- Aim of the task: Reproduce verbatim the portion of the mailing-list post below, starting at "David Hendricks david.hendricks" and ending at "holes in security.".

- Exercise passage:
**********
[coreboot] we've always known this was possible and hence never bothered to do it but ...

David Hendricks david.hendricks at gmail.com
Tue May 13 21:15:14 CEST 2008


The main point to bring home is that these whiz-bang features in modern
firmware such as SMM not only over-complicate the design but they also have
unintentional consequences such as creating gaping holes in security.

A lot of control is being handed off to obscure parts in firmware and
executed in privileged mode these days, and there be dragons along the way.

On Sun, May 11, 2008 at 11:49 PM, Brendan Trotter <btrotter at gmail.com>
wrote:

> Hi,
>
> On Mon, May 12, 2008 at 12:44 PM, ron minnich <rminnich at gmail.com> wrote:
> > somebody got around to it.
> >
> http://www.pcworld.com/businesscenter/article/145703/hackers_find_a_new_place_to_hide_rootkits.html
> >
> > The world, sooner or later, is going to get the message :-)
**********
Human keypoint data:
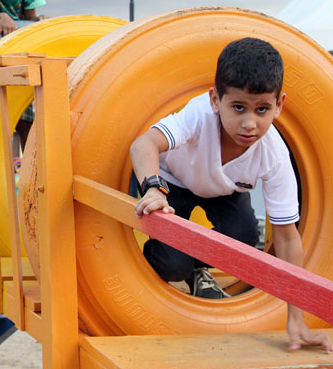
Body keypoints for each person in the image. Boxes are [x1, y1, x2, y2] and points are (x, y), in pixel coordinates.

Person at [130, 37, 331, 352]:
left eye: (262, 109)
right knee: (173, 266)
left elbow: (288, 238)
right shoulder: (198, 115)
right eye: (238, 108)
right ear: (215, 100)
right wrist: (154, 187)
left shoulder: (273, 155)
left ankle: (199, 270)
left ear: (279, 106)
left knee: (244, 239)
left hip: (224, 191)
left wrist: (297, 317)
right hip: (172, 182)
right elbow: (143, 145)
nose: (249, 123)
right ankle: (175, 263)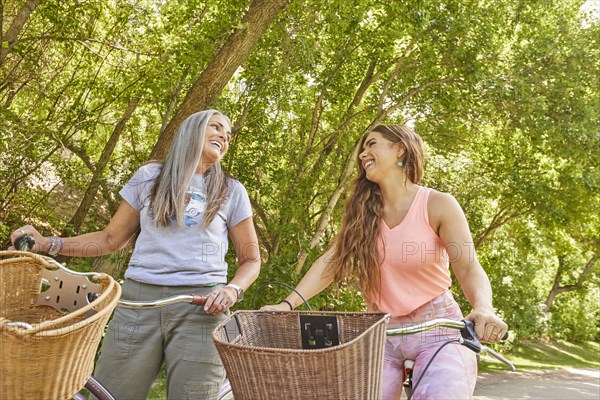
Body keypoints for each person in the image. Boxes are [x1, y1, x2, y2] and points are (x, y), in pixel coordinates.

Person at [10, 110, 261, 400]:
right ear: (193, 129)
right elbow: (109, 239)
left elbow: (251, 259)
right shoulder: (149, 177)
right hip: (138, 303)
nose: (223, 137)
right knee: (110, 394)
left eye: (228, 135)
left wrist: (232, 289)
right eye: (216, 127)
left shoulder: (232, 190)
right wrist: (48, 244)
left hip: (203, 308)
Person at [263, 124, 508, 399]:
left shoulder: (438, 204)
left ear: (399, 149)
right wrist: (286, 305)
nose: (363, 153)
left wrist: (484, 308)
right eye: (363, 147)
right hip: (382, 333)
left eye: (372, 144)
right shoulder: (362, 213)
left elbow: (468, 266)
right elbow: (331, 261)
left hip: (438, 330)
**********
- Response box:
David Hendricks david.hendricks at gmail.com
Tue May 13 21:15:14 CEST 2008


The main point to bring home is that these whiz-bang features in modern
firmware such as SMM not only over-complicate the design but they also have
unintentional consequences such as creating gaping holes in security.